Daniel Uphoff has opened a state of the art recording studio in Chester. There’s no question mark behind that statement. Uphoff opened Full Circle Recording about a month ago just west of Chester proper on West Hundred Road.
His endeavor is the next step after Uphoff spent years studying music at VCU then deciding what he really wanted to do, adding two more years to get his degree in music engineering and management.
Uphoff has created what would make any musician salivate. A state of the art recording studio; each room’s walls covered with acoustic treatments with wall coverings installed over it. You would never know it was designed for sound until you leaned on the wall and realized how soft it is. Even the ceilings have sound absorbing treatments called “the cloud” that round out what seems to be sound recording perfect.
He has a bachelor’s degree in music from VCU, and a lot of practical experience.

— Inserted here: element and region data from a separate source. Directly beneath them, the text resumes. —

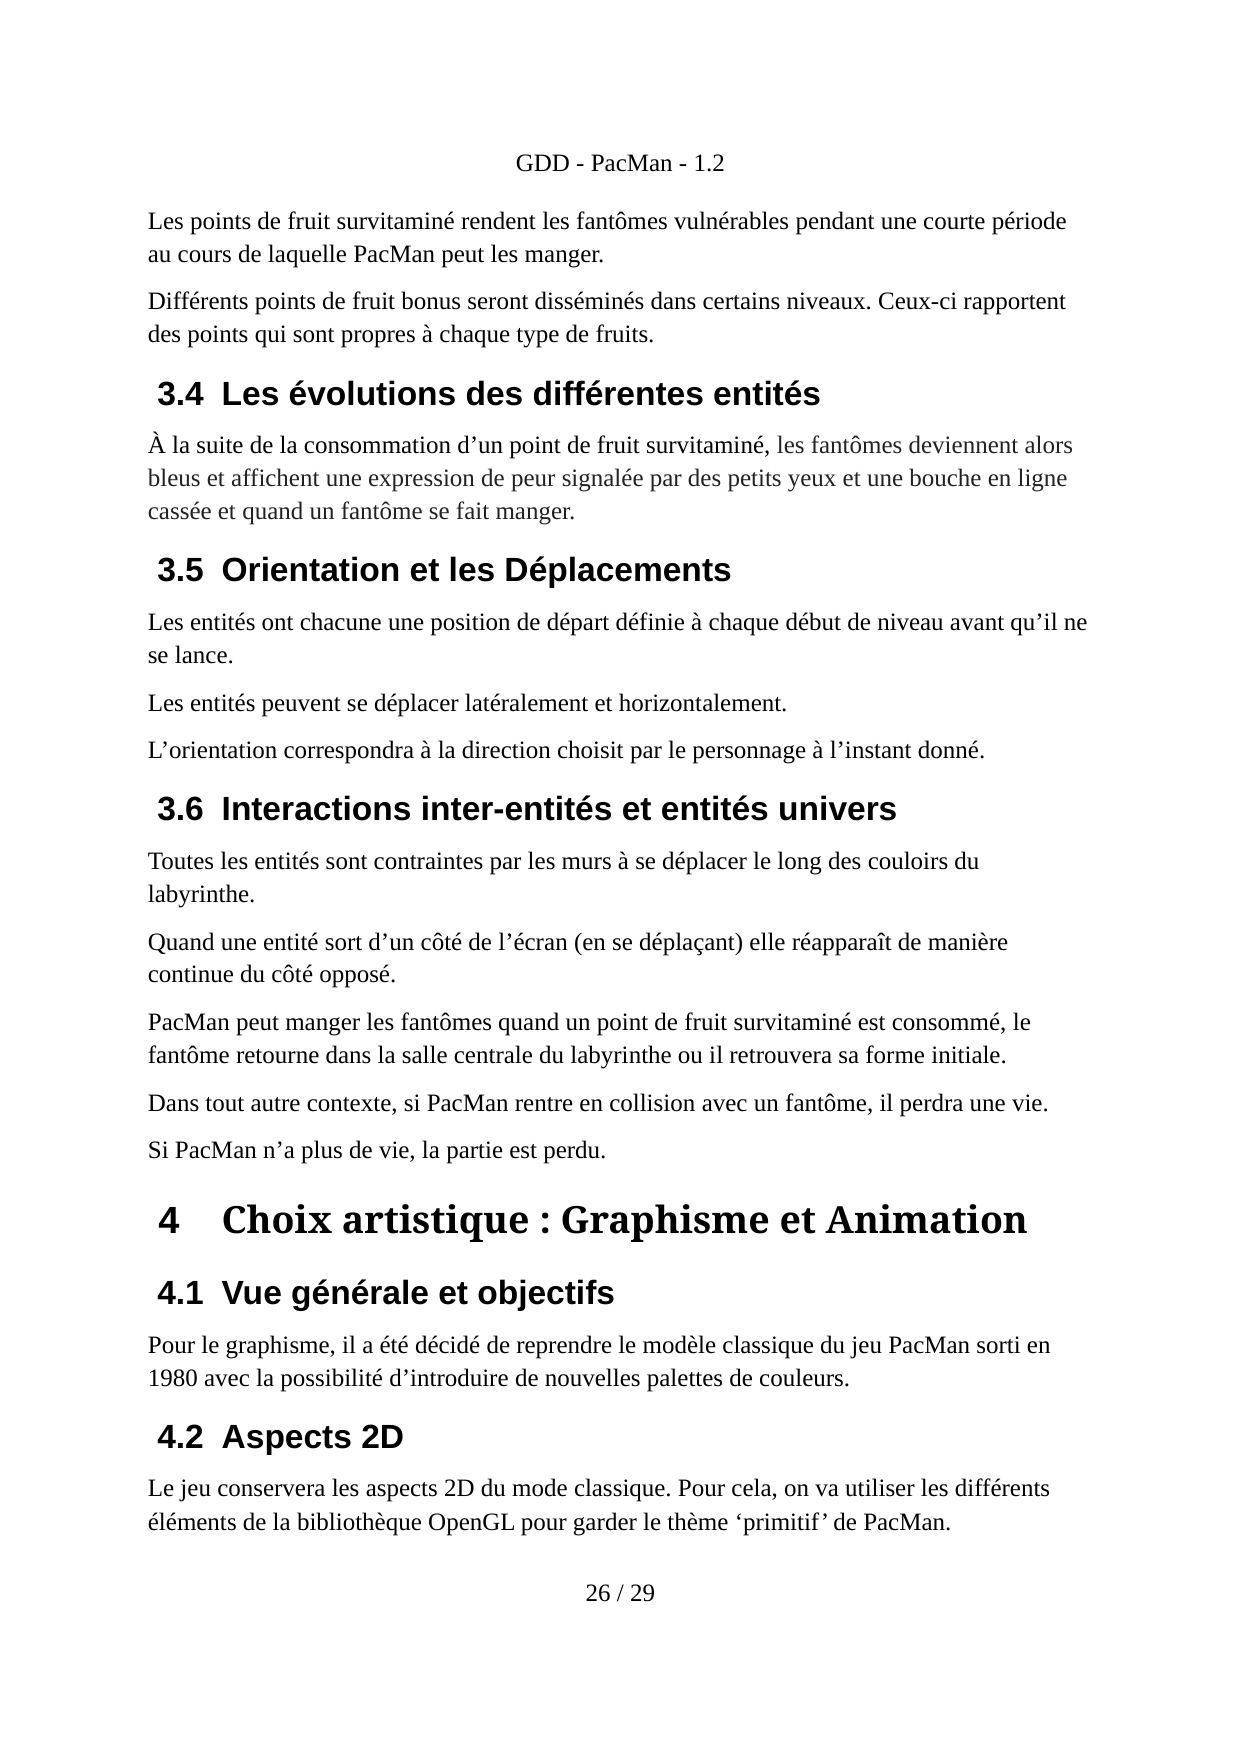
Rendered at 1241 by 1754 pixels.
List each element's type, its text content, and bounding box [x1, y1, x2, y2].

text Si PacMan n’a plus de vie, la partie est perdu. [148, 1135, 1093, 1164]
text Quand une entité sort d’un côté de l’écran (en se déplaçant) elle réapparaît de manière continue du côté opposé. [148, 927, 1093, 988]
text Le jeu conservera les aspects 2D du mode classique. Pour cela, on va utiliser les différents éléments de la bibliothèque OpenGL pour garder le thème ‘primitif’ de PacMan. [148, 1473, 1093, 1535]
subtitle Vue générale et objectifs [148, 1273, 1093, 1312]
subtitle Orientation et les Déplacements [148, 550, 1093, 589]
text Les entités peuvent se déplacer latéralement et horizontalement. [148, 688, 1093, 716]
text L’orientation correspondra à la direction choisit par le personnage à l’instant donné. [148, 735, 1093, 764]
subtitle Choix artistique : Graphisme et Animation [148, 1193, 1093, 1244]
subtitle Interactions inter-entités et entités univers [148, 789, 1093, 828]
text PacMan peut manger les fantômes quand un point de fruit survitaminé est consommé, le fantôme retourne dans la salle centrale du labyrinthe ou il retrouvera sa forme initiale. [148, 1007, 1093, 1069]
text Dans tout autre contexte, si PacMan rentre en collision avec un fantôme, il perdra une vie. [148, 1088, 1093, 1117]
subtitle Aspects 2D [148, 1417, 1093, 1455]
text Les entités ont chacune une position de départ définie à chaque début de niveau avant qu’il ne se lance. [148, 607, 1093, 669]
text À la suite de la consommation d’un point de fruit survitaminé, les fantômes deviennent alors bleus et affichent une expression de peur signalée par des petits yeux et une bouche en ligne cassée et quand un fantôme se fait manger. [148, 430, 1093, 525]
text Toutes les entités sont contraintes par les murs à se déplacer le long des couloirs du labyrinthe. [148, 846, 1093, 908]
text Pour le graphisme, il a été décidé de reprendre le modèle classique du jeu PacMan sorti en 1980 avec la possibilité d’introduire de nouvelles palettes de couleurs. [148, 1330, 1093, 1392]
text Les points de fruit survitaminé rendent les fantômes vulnérables pendant une courte période au cours de laquelle PacMan peut les manger. [148, 206, 1093, 268]
text Différents points de fruit bonus seront disséminés dans certains niveaux. Ceux-ci rapportent des points qui sont propres à chaque type de fruits. [148, 286, 1093, 348]
subtitle Les évolutions des différentes entités [148, 373, 1093, 412]
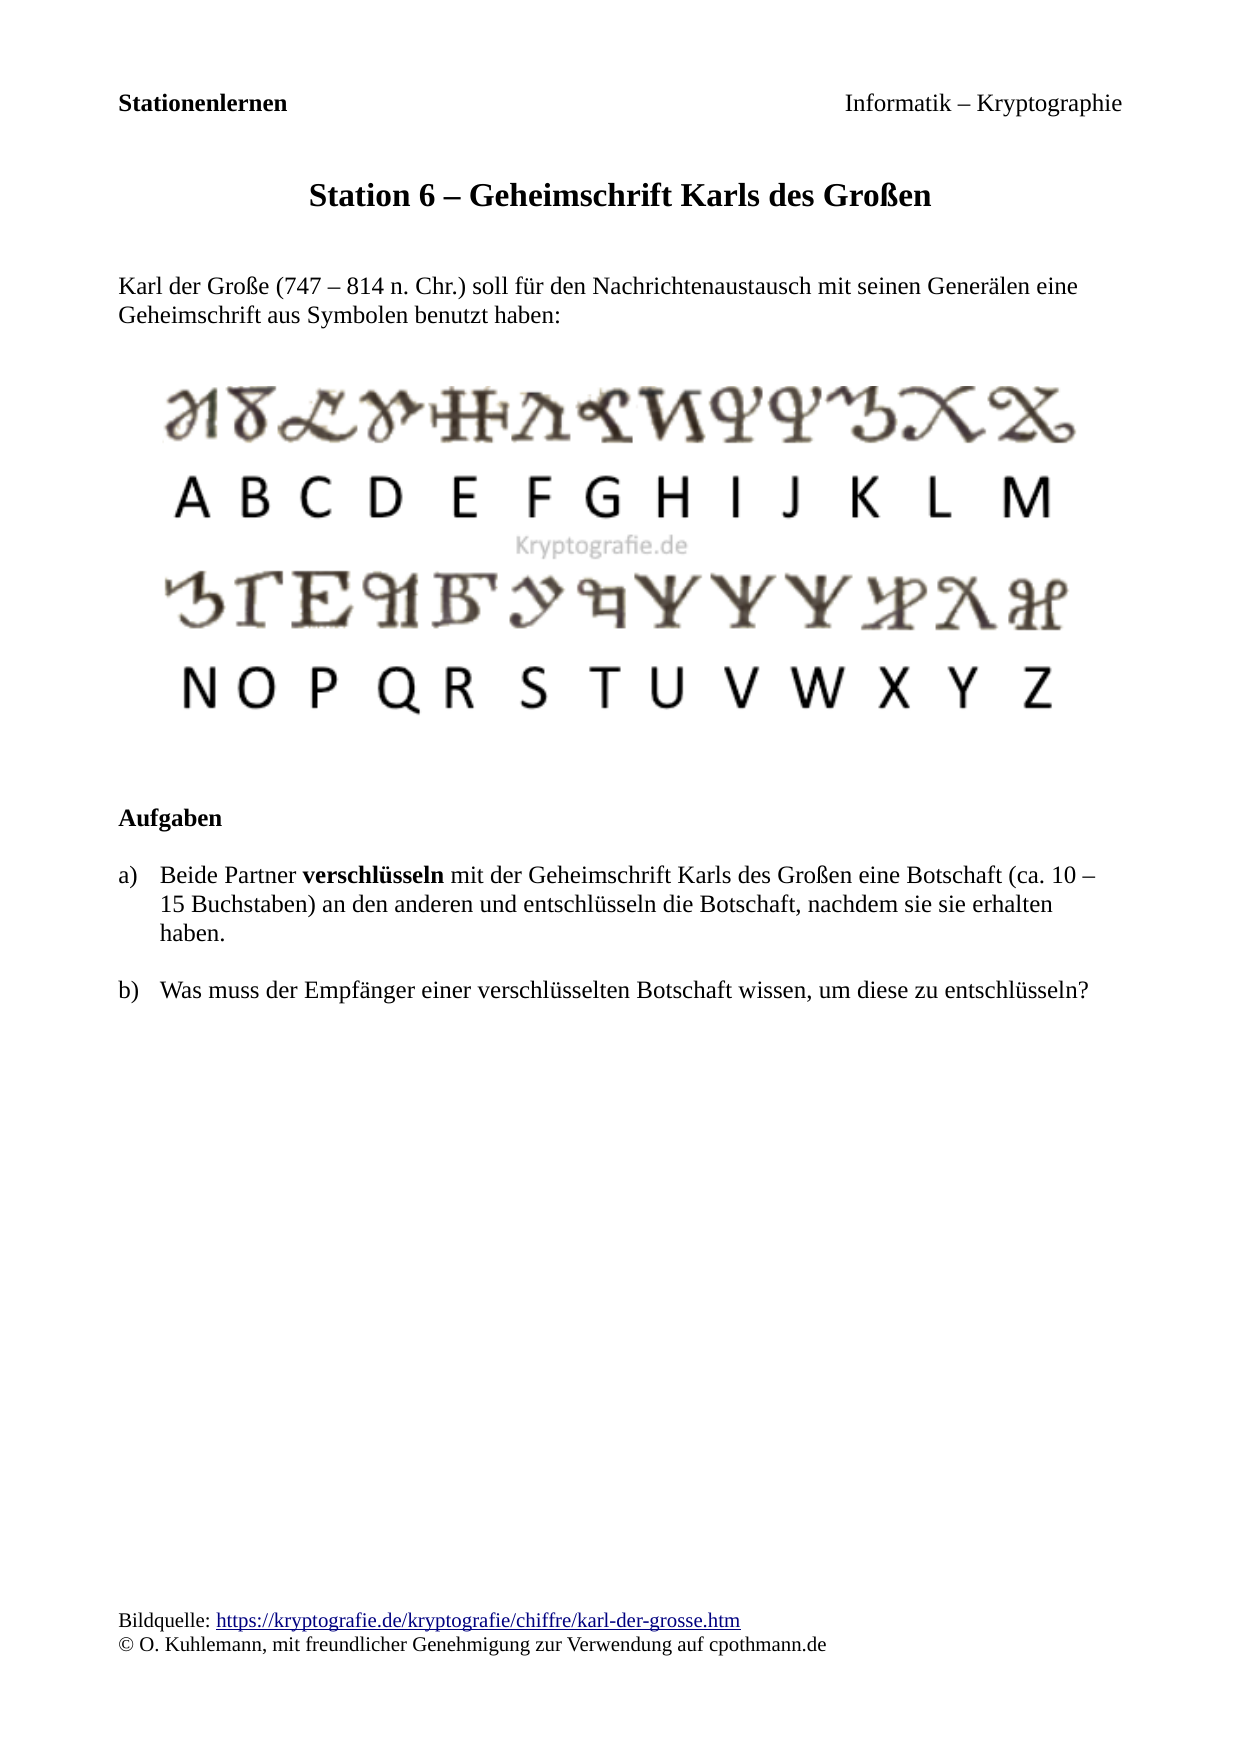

“They have a recording class up there [VCU] and I’ve spent a lot of time at some downtown studios,” Uphoff said. “Met with the guys there, spent time with them. I’ve worked closely with a couple of guys up there [Richmond] who are doing it.”
Working with a studio Richmond engineer, who helped design the Full Circle Recording studio, Uphoff learned a lot about the finer details picking the brains of the guys who work there. The course he took, called the physics of sound, also added to his experience while he was studying the art of recording on his own.
“You can find anything on the internet,” he said. “The main control room is missing the banks of sliding controls. This control room is sleek yet high tech.”
A large computer monitor is the center of attention in the control room and a custom built deck in front of it, holds the equipment that acts as an interface to input the sound into the computer. Another two-foot square and shallow control panel takes the record information and allows musicians and the engineer to hear what’s been recorded.
A bank of 10 different amplifiers accentuate one wall, while a rack of top-of-the-line guitars lean in a rack on another. The control room has a couple of keyboards as well. Uphoff says one is a midi-keyboard to help make different sounds he needs when adding to a recording, and the other is a keyboard that replicates a piano.
“Some musicians that record here may not have the best of instruments, so I have them here for them,” Uphoff said. While Uphoff has recorded his own band, Dream Atlantic, a heavy rock band, he has also worked with some rap bands and pop groups, although he says he can record anything from rock to country.
“I like working with groups,” he said. “I like multiple voices and instruments, bringing them together and making something.”
Making an album and you’re starting from scratch; it could take weeks. People have to work and the project gets spread out allowing him to fill in the gaps with other smaller projects.
A recording is put together through a number of steps and sometimes a number of individuals will take on each job. The mixer is up first; he or she works with the sound levels during recording; the engineer comes next and he manipulates the sound in a way that could make the song sound completely different through the studios main tool, a computer program called Pro Tools; and then there’s the producer, who could be involved from the time the song is written through production and okays the final sound.
But Uphoff says it’s not uncommon for one person to wear all three hats. He says he has one person who gives him a hand, but for the most part he’s a one man show. The lack of personnel at Full Circle allows Uphoff to keep costs low and build a reputation. He says good artist shouldn’t have to depend on the cost of a studio. He keeps his rates low (for now) and stays busy. He says he’s had several groups come from as far away as Lynchburg and Northern Virginia.
“Once a group finds a studio that they like, they tend to go back to that studio again,” Uphoff said. “They sort of get comfortable there.”
And Full Circle Recording sure offers comfort with a lounge in which to hang out, “Sometimes band members will sleep in here,” he said. A full kitchen and plenty of rooms for recording. Small rooms with speakers to record emulating live sounds; microphones that look like what Edward R. Murrow used, but light years more sophisticated, and a fully-equipped band room.
The face of recording is changing. Not so much technologically, although it is making tremendous leaps in its techniques, but in its expansion into Chester. State of the art recording has reached Chester through the effort of Daniel Uphoff. Now Chester can brag about a top-of-the-line recording studio, a radio station (WGGM) and an arts center that is dying to get off the ground. As one Chester built, “Chester could become the performance arts center of Chesterfield.”